• Instruction: Count how many lines in the entries below contain the word "dzieło", treating uppercase and lowercase as different, and reply with the number only.

• Stored items:
++++++++++++++++++++
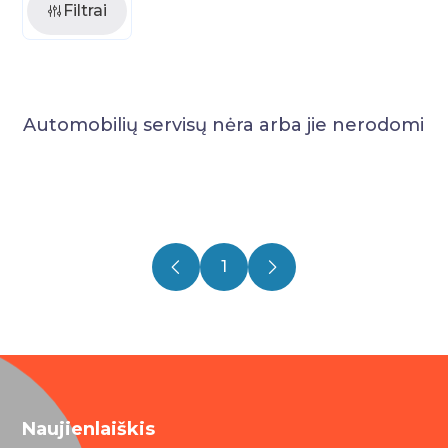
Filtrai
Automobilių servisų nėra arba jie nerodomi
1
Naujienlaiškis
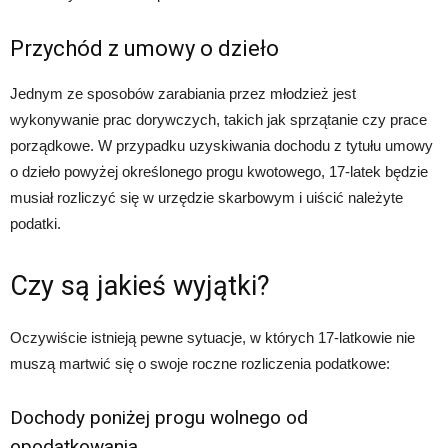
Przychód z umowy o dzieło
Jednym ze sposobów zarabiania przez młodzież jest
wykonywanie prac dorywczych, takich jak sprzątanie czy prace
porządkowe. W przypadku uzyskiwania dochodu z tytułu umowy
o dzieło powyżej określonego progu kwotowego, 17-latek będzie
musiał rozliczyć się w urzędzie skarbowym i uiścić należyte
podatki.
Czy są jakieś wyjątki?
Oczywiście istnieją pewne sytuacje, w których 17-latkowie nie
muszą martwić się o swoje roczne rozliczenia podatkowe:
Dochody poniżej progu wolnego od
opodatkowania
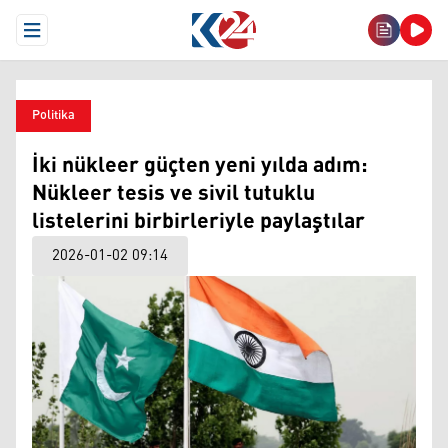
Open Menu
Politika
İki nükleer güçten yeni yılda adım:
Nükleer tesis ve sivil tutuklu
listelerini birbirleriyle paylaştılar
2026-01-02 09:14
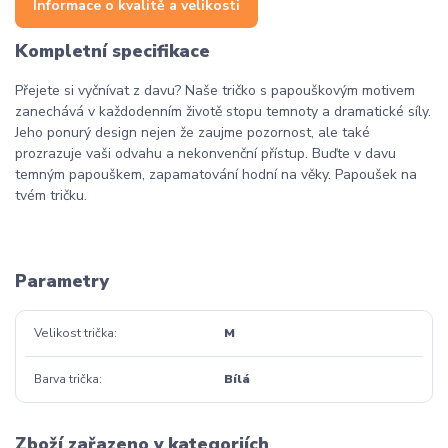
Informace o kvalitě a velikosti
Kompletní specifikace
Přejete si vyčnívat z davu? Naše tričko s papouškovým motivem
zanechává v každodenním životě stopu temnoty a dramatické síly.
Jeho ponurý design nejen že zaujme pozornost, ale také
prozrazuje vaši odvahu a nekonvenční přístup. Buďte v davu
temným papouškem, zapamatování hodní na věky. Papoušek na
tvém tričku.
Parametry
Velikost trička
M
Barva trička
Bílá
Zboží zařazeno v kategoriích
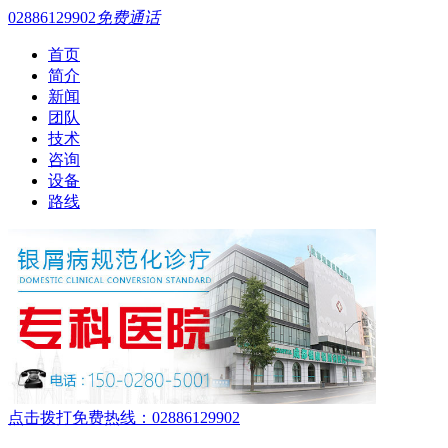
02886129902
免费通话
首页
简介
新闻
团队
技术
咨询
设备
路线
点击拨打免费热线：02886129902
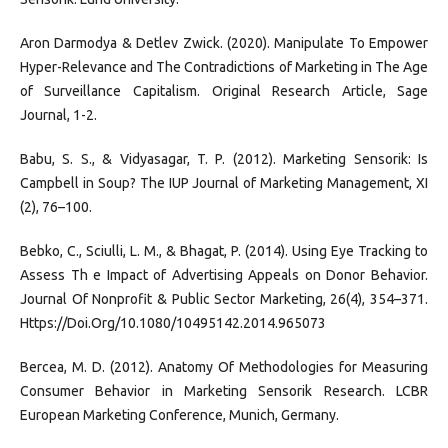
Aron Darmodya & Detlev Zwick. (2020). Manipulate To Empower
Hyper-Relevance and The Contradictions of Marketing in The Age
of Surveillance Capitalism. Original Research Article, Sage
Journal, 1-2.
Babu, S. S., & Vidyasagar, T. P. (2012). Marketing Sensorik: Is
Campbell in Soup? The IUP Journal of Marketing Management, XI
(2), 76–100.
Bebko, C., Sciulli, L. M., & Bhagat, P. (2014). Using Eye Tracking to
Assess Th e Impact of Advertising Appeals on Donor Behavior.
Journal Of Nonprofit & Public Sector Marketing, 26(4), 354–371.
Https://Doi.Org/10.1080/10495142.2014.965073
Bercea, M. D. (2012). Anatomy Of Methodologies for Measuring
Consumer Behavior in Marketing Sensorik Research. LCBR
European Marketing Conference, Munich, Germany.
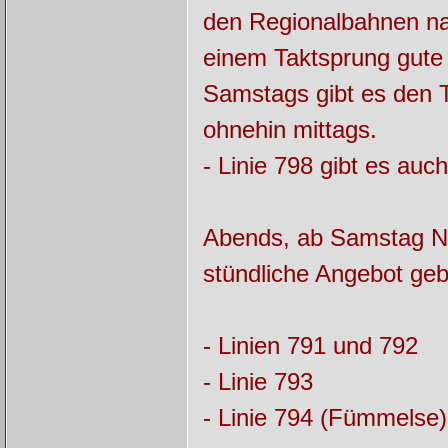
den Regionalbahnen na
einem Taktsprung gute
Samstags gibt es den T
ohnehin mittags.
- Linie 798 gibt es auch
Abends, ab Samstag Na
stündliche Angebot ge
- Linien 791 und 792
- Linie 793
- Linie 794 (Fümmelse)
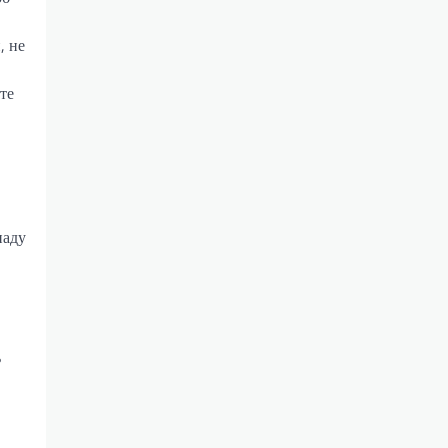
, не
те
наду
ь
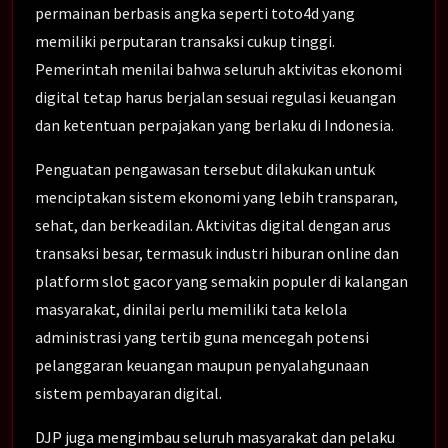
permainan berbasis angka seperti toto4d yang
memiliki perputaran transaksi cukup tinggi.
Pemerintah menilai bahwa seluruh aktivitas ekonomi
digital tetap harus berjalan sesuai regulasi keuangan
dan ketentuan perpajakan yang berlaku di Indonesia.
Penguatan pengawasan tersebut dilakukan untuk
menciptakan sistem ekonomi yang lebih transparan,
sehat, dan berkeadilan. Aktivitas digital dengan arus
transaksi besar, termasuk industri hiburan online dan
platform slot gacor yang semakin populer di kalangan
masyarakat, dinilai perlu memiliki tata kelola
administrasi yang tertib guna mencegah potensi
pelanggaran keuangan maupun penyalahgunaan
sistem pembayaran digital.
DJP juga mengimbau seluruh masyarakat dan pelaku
++++++++++++++++++++
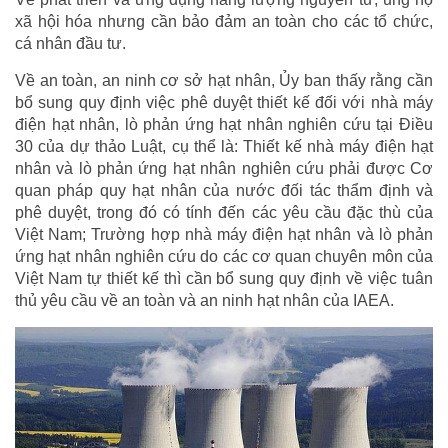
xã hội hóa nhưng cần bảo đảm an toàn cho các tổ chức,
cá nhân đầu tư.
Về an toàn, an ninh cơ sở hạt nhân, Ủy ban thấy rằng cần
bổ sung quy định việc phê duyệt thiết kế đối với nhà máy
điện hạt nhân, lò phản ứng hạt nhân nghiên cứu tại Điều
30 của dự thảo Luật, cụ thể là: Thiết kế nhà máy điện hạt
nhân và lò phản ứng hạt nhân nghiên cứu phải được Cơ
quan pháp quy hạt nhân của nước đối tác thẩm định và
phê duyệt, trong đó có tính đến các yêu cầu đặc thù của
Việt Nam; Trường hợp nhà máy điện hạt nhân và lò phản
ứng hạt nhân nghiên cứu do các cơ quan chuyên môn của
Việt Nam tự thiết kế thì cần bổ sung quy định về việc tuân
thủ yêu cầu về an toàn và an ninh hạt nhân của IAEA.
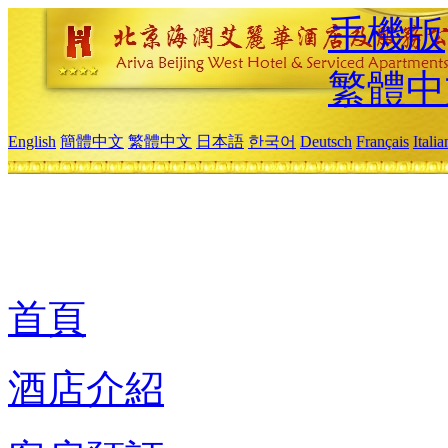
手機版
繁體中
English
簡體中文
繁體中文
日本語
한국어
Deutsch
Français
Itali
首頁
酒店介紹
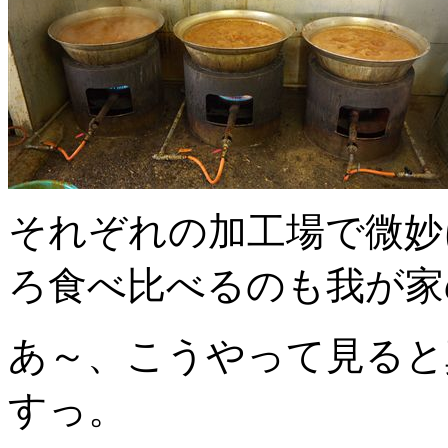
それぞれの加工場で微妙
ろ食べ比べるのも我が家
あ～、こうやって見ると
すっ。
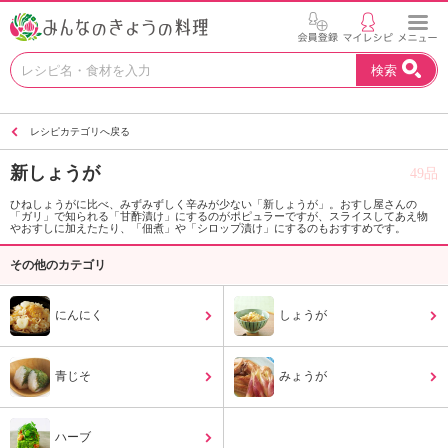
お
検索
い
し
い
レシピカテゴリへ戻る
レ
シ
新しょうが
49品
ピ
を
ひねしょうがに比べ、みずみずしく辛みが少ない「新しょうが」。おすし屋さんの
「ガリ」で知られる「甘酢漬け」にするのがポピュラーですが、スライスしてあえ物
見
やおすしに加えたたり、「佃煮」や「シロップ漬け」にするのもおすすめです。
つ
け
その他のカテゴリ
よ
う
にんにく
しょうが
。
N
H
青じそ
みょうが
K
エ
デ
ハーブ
++++++++++++++++++++
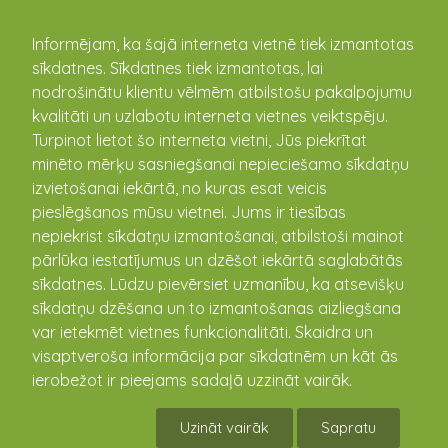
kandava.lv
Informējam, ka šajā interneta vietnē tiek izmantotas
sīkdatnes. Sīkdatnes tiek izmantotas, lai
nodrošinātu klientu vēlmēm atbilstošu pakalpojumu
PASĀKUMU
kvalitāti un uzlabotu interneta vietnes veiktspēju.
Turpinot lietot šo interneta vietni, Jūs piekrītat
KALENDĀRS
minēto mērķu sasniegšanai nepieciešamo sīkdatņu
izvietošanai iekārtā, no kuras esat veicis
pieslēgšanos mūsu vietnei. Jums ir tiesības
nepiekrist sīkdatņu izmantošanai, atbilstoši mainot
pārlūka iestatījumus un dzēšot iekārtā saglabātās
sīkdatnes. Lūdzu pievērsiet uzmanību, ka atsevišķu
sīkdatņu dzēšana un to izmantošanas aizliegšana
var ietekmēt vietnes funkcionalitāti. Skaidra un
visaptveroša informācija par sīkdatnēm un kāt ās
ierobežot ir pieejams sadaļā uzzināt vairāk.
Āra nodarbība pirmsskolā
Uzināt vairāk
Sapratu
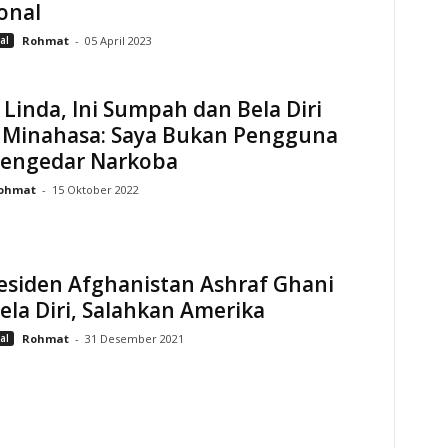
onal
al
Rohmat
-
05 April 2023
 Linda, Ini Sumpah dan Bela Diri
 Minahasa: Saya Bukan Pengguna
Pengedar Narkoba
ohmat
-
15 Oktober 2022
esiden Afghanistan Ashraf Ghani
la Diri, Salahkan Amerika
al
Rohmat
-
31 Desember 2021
++++++++++++++++++++
• Answer: 2